When it comes to coronavirus, more information is better

On Sunday, the Charlotte Observer published a good story¬†on its front page about the lack of information Mecklenburg County officials were giving the public about COVID-19. (The story was on the paper’s website Friday.)

“As the number of coronavirus cases continues to rise, county officials have refused to reveal demographic data about people who have tested positive, locations where they may have contracted the virus or if they engaged in activities that brought them in close contact with the public.”

On Sunday night, the Mecklenburg County public health director released a great deal of information about the spread of the disease, information the Observer published on its website last night and on the front page this morning.

“ZIP code 28277, encompassing Ballantyne, Piper Glen and other south Charlotte areas, has six or more cases.
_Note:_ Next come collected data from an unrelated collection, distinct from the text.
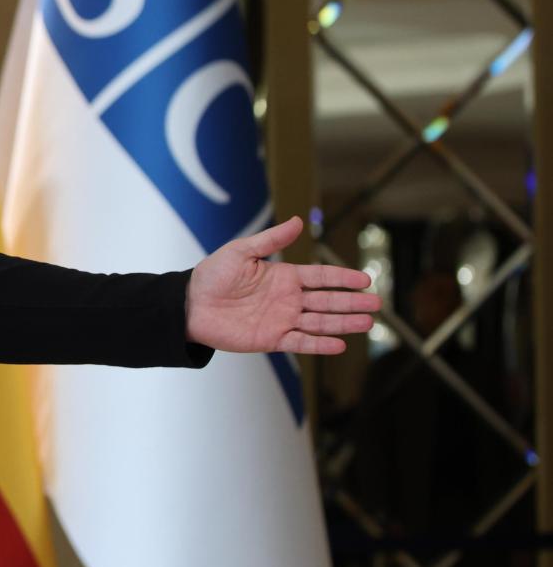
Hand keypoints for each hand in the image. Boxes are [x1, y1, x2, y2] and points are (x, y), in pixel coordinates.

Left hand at [186, 215, 380, 354]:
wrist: (189, 305)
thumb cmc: (212, 276)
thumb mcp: (241, 251)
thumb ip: (271, 240)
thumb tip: (299, 221)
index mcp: (283, 276)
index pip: (321, 277)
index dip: (343, 278)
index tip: (365, 280)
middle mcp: (287, 299)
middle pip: (327, 301)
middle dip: (351, 302)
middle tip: (376, 304)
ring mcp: (281, 320)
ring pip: (319, 322)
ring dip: (343, 323)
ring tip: (367, 323)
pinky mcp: (271, 339)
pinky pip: (300, 342)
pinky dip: (320, 344)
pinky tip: (340, 344)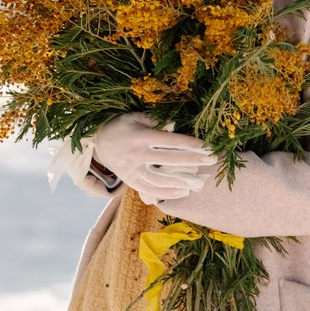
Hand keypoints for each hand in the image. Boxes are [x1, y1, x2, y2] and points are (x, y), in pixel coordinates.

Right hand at [93, 113, 217, 199]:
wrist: (97, 142)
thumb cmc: (121, 126)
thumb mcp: (135, 117)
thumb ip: (155, 122)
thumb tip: (174, 126)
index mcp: (140, 136)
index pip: (170, 141)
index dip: (190, 143)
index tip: (208, 146)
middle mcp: (137, 154)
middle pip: (170, 160)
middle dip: (193, 161)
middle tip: (213, 160)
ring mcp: (133, 170)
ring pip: (161, 179)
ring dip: (182, 181)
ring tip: (200, 182)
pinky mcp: (131, 181)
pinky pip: (150, 190)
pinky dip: (168, 193)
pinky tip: (184, 192)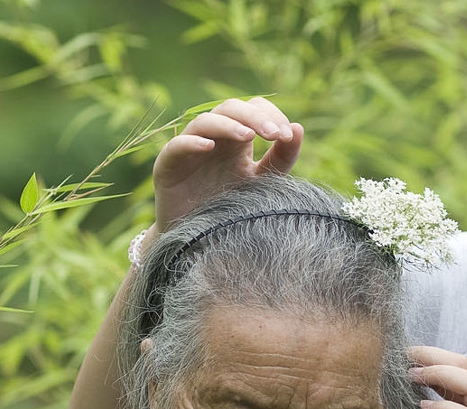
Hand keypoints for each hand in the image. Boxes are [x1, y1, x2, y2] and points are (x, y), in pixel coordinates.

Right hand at [150, 96, 303, 236]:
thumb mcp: (263, 182)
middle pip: (231, 108)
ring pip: (205, 122)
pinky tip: (208, 147)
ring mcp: (190, 150)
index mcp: (237, 140)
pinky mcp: (168, 166)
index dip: (271, 114)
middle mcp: (214, 139)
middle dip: (254, 117)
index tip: (287, 135)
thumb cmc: (232, 209)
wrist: (199, 242)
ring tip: (248, 136)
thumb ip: (281, 159)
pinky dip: (191, 142)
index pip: (254, 109)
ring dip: (228, 124)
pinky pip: (176, 146)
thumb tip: (299, 129)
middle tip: (274, 133)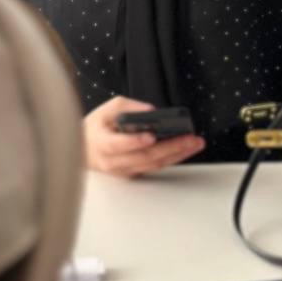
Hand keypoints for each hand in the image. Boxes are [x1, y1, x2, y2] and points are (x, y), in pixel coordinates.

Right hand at [83, 96, 203, 176]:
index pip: (117, 145)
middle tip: (190, 138)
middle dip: (170, 147)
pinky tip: (187, 149)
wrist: (85, 149)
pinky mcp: (134, 173)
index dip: (134, 142)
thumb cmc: (99, 126)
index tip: (151, 136)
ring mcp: (124, 170)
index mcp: (101, 142)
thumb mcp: (108, 109)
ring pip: (153, 165)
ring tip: (196, 143)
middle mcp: (112, 161)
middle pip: (144, 156)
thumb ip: (129, 107)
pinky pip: (155, 167)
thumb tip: (152, 111)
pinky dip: (173, 158)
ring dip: (178, 154)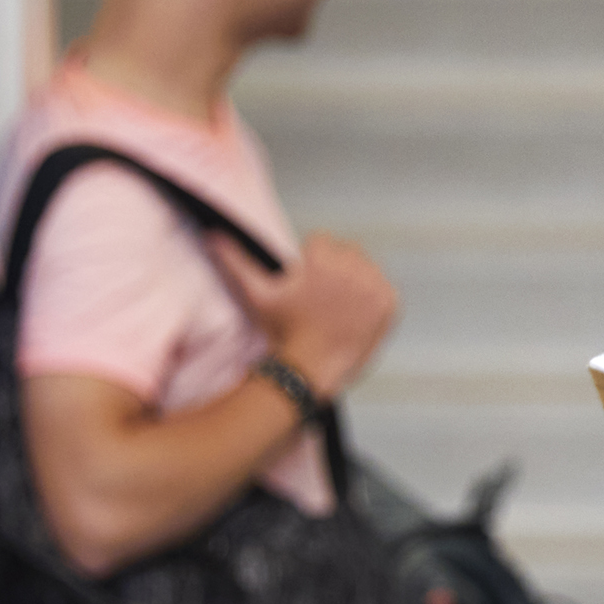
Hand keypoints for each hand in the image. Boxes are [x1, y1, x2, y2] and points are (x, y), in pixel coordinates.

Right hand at [213, 232, 398, 397]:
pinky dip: (372, 299)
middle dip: (335, 270)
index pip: (321, 242)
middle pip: (346, 252)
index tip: (307, 287)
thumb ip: (236, 260)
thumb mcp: (257, 293)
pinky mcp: (390, 302)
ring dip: (355, 282)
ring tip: (337, 309)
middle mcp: (353, 266)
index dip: (311, 264)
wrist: (311, 369)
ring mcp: (375, 285)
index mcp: (322, 257)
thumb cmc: (283, 330)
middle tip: (321, 300)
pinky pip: (384, 288)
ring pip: (366, 268)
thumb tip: (212, 234)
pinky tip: (354, 316)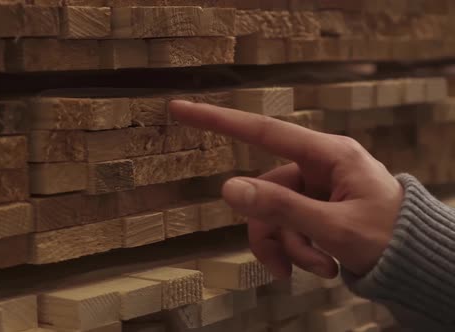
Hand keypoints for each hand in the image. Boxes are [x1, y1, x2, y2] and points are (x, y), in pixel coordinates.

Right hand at [169, 100, 403, 278]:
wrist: (419, 264)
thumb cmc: (389, 238)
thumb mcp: (333, 228)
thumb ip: (280, 208)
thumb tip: (228, 189)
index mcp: (328, 154)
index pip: (262, 131)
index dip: (218, 119)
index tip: (180, 108)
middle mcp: (319, 166)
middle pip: (266, 193)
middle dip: (274, 234)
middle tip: (288, 267)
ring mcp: (317, 189)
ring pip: (275, 215)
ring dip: (290, 249)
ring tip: (319, 270)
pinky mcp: (317, 209)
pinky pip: (290, 227)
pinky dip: (299, 252)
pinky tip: (324, 268)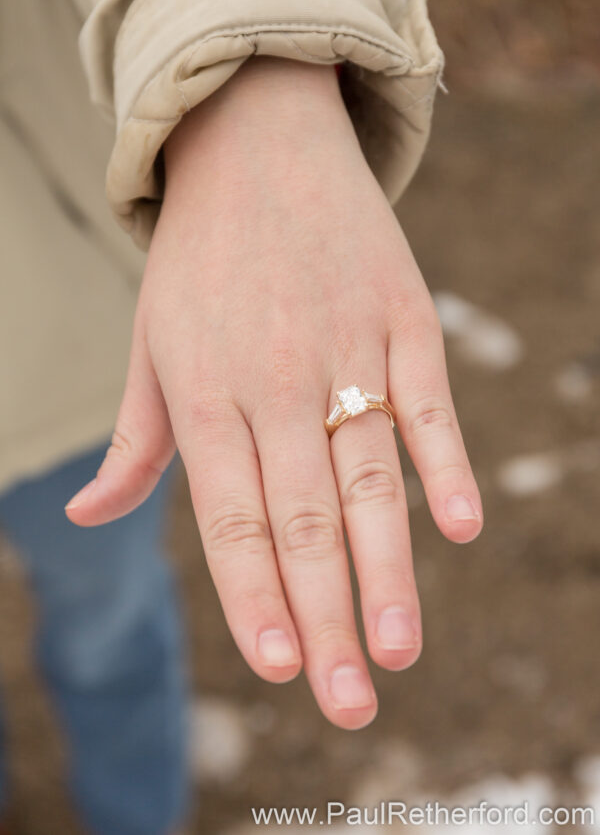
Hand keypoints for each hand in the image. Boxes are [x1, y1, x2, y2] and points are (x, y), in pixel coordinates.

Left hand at [65, 57, 482, 729]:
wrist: (258, 143)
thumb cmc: (199, 259)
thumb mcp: (149, 342)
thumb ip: (136, 440)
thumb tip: (88, 517)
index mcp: (205, 392)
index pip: (230, 519)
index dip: (253, 596)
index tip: (277, 668)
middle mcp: (273, 379)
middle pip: (303, 518)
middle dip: (324, 617)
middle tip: (350, 704)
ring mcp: (344, 347)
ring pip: (368, 477)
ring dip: (387, 570)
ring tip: (400, 648)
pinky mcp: (400, 318)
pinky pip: (425, 401)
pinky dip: (443, 463)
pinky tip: (456, 528)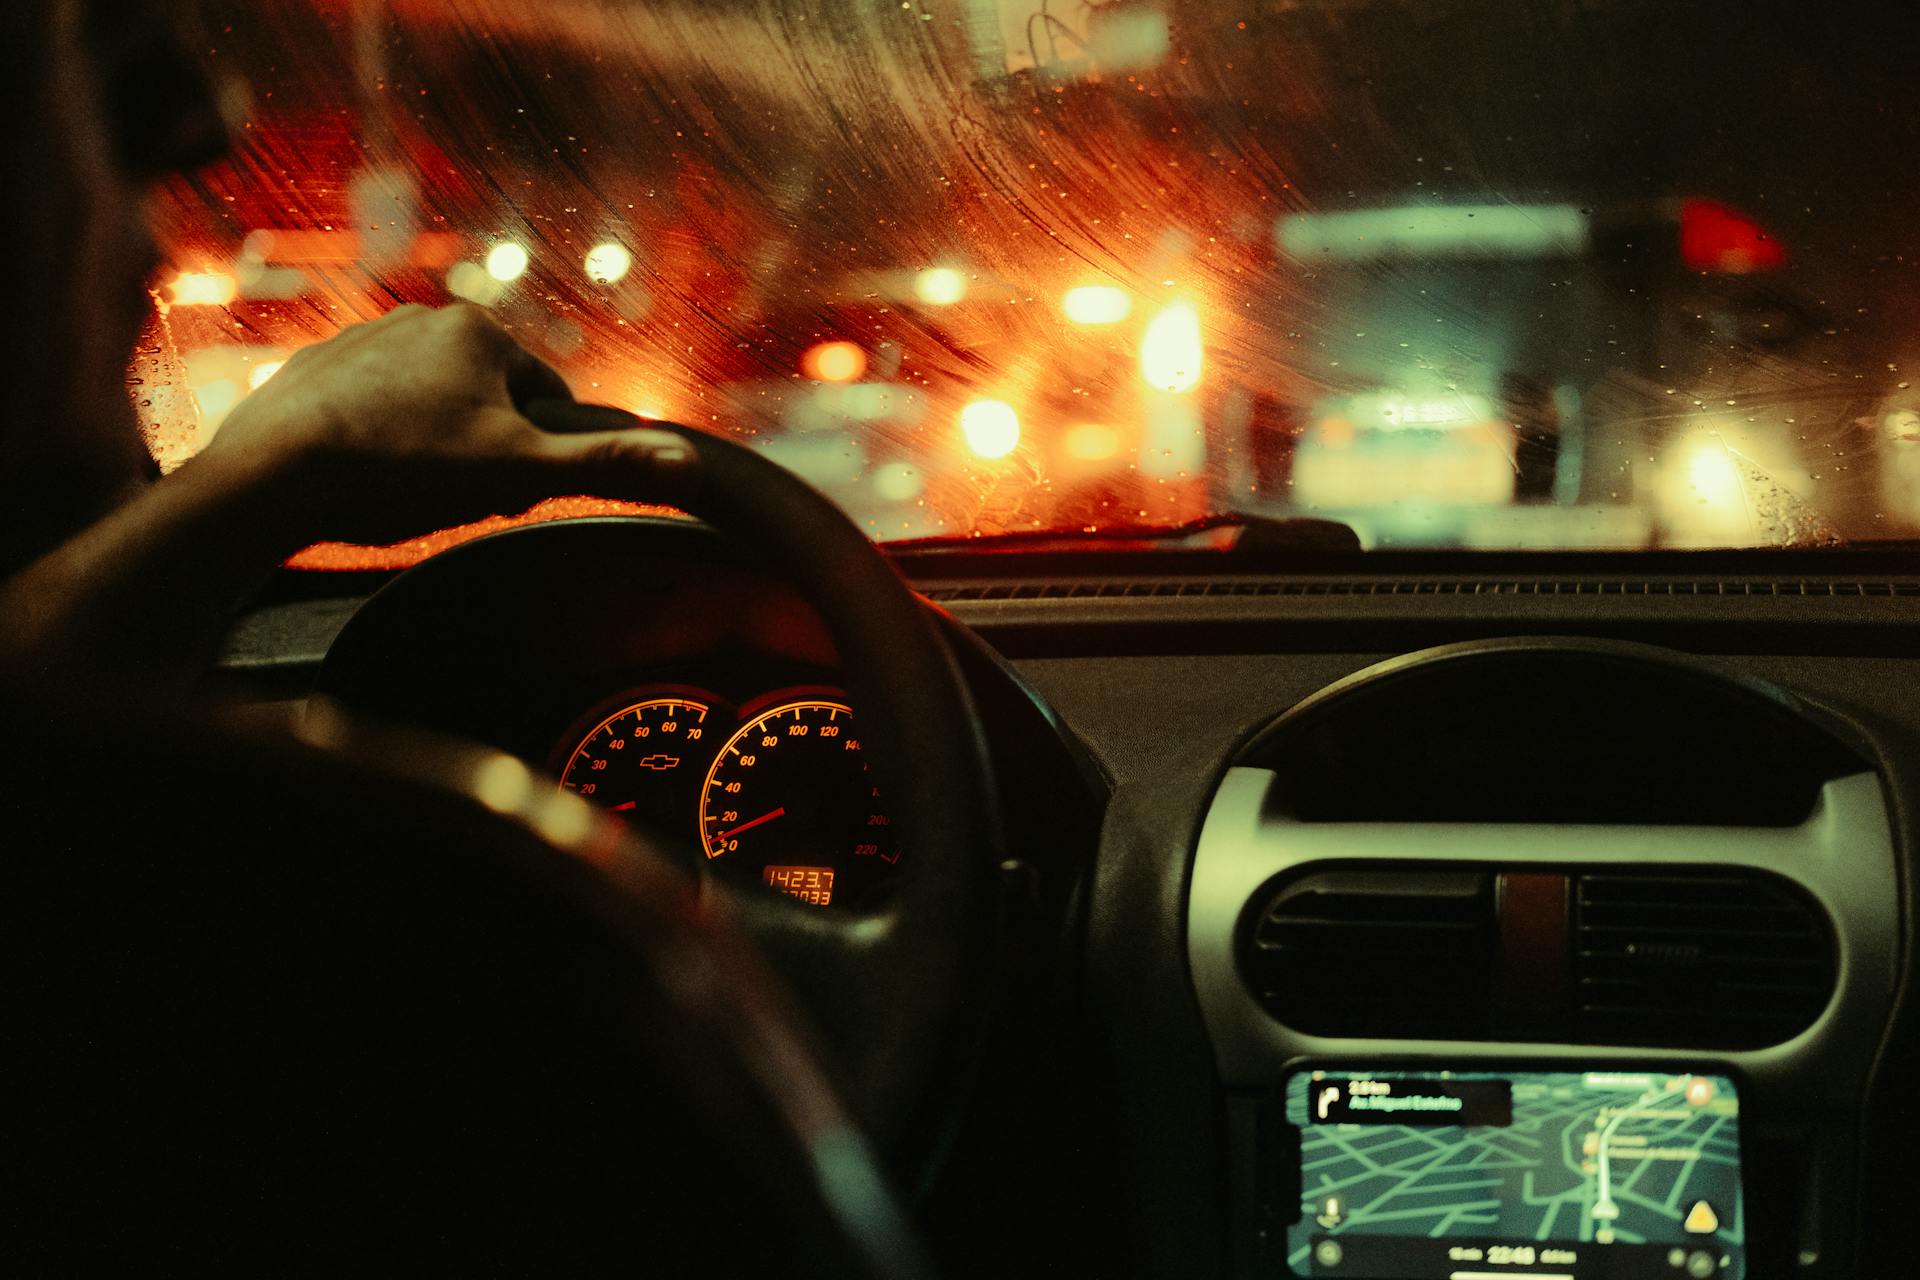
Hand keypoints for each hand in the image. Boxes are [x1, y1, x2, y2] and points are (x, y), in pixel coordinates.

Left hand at [200, 303, 694, 544]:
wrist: (274, 474)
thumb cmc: (401, 467)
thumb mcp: (518, 472)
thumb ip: (604, 464)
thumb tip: (687, 463)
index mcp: (479, 330)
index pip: (547, 399)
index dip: (537, 453)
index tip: (505, 489)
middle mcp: (422, 318)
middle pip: (490, 403)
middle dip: (484, 452)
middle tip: (453, 496)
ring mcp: (364, 340)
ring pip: (434, 408)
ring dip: (434, 450)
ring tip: (405, 490)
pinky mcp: (318, 370)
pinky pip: (376, 413)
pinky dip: (380, 444)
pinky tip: (365, 480)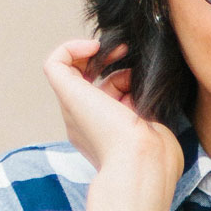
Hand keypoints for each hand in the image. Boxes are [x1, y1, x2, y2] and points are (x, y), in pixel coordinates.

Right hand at [42, 39, 183, 210]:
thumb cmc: (155, 154)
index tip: (140, 75)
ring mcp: (74, 111)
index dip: (121, 82)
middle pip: (92, 88)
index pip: (105, 102)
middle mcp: (84, 126)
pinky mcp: (67, 96)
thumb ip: (146, 113)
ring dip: (99, 57)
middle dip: (113, 70)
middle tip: (129, 56)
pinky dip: (72, 48)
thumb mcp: (154, 130)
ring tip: (121, 54)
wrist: (142, 162)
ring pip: (75, 74)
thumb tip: (143, 90)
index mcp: (103, 138)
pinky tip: (95, 47)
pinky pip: (56, 63)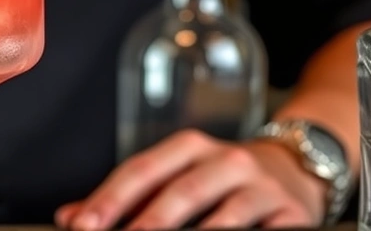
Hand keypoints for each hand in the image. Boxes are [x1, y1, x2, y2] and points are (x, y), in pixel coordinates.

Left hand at [55, 130, 328, 229]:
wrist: (299, 167)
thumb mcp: (176, 174)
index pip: (142, 170)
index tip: (83, 224)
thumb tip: (70, 216)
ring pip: (223, 220)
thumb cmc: (224, 178)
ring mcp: (262, 188)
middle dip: (146, 225)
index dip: (110, 199)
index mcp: (189, 148)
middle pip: (180, 194)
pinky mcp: (293, 215)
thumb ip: (125, 197)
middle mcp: (226, 161)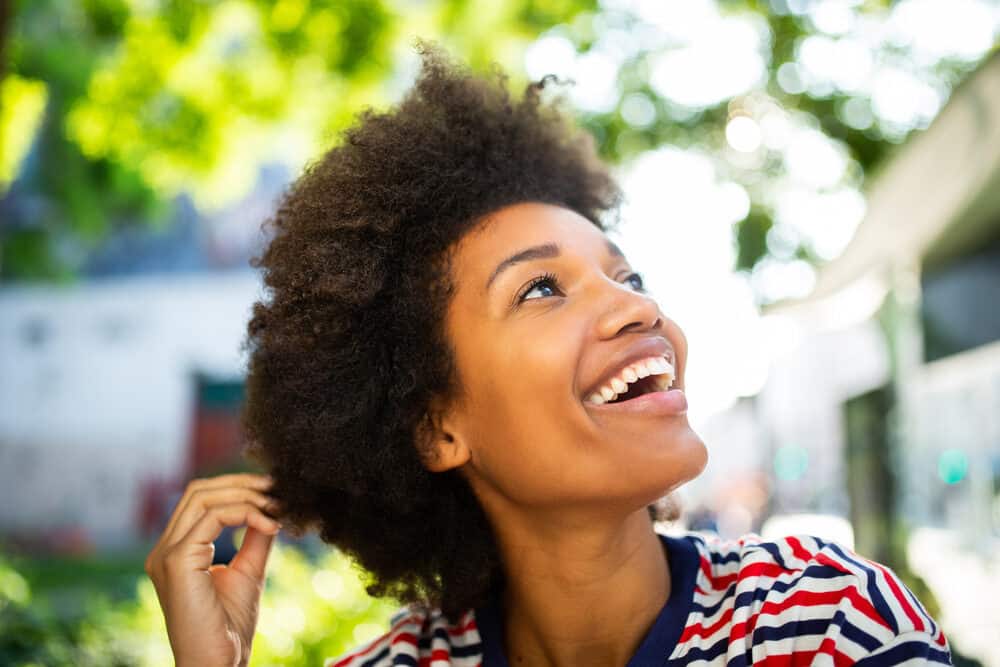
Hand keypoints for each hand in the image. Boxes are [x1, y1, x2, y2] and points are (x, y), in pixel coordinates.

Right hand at [145, 473, 280, 666]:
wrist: (219, 663)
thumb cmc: (230, 628)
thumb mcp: (247, 571)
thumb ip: (254, 538)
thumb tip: (270, 508)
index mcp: (175, 552)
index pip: (199, 500)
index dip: (236, 488)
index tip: (273, 492)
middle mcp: (163, 550)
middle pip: (198, 491)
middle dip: (241, 483)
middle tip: (276, 488)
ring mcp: (166, 554)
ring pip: (203, 497)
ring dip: (246, 495)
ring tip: (276, 505)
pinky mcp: (177, 561)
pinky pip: (213, 516)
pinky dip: (246, 512)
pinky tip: (269, 525)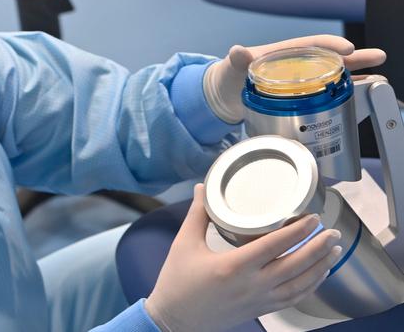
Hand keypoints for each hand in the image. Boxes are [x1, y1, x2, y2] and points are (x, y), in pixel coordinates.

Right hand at [145, 184, 342, 331]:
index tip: (313, 218)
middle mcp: (252, 284)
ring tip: (333, 250)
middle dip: (317, 248)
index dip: (297, 231)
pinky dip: (310, 286)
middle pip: (295, 266)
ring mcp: (259, 300)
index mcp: (234, 265)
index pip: (274, 246)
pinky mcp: (260, 310)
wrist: (174, 320)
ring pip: (299, 285)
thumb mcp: (184, 243)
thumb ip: (197, 214)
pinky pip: (293, 299)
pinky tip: (318, 275)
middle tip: (333, 231)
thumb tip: (203, 188)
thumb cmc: (178, 280)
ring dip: (320, 267)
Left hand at [204, 35, 386, 122]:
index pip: (311, 45)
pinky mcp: (300, 99)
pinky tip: (358, 101)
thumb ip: (237, 59)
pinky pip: (325, 95)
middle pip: (329, 59)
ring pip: (332, 77)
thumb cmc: (230, 76)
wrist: (225, 97)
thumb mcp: (232, 66)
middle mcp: (296, 66)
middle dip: (354, 58)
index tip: (346, 49)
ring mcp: (300, 83)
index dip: (329, 45)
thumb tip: (238, 51)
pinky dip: (342, 97)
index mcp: (284, 53)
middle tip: (377, 57)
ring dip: (355, 78)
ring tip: (379, 79)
Another dense cluster of six or more cases was reported in east Charlotte in ZIP code 28205, including Plaza Midwood and Central Avenue. Four ZIP codes did not have any cases: 28204, 28214, 28262 and 28036.

“About half of all known cases involve adults ages 20 to 39, officials said. In one case, a resident under age 19 tested positive for the virus, Harris said.”

I don’t know if the county released the detailed information because of the Observer’s story or because they realized that it had vital information that would help the public understand the nature and size of the virus in the county.

Information is power: it helps you understand what you’re facing and how to contextualize it. If the Observer’s coverage help spur the release of more information, then good for them; they are serving the community.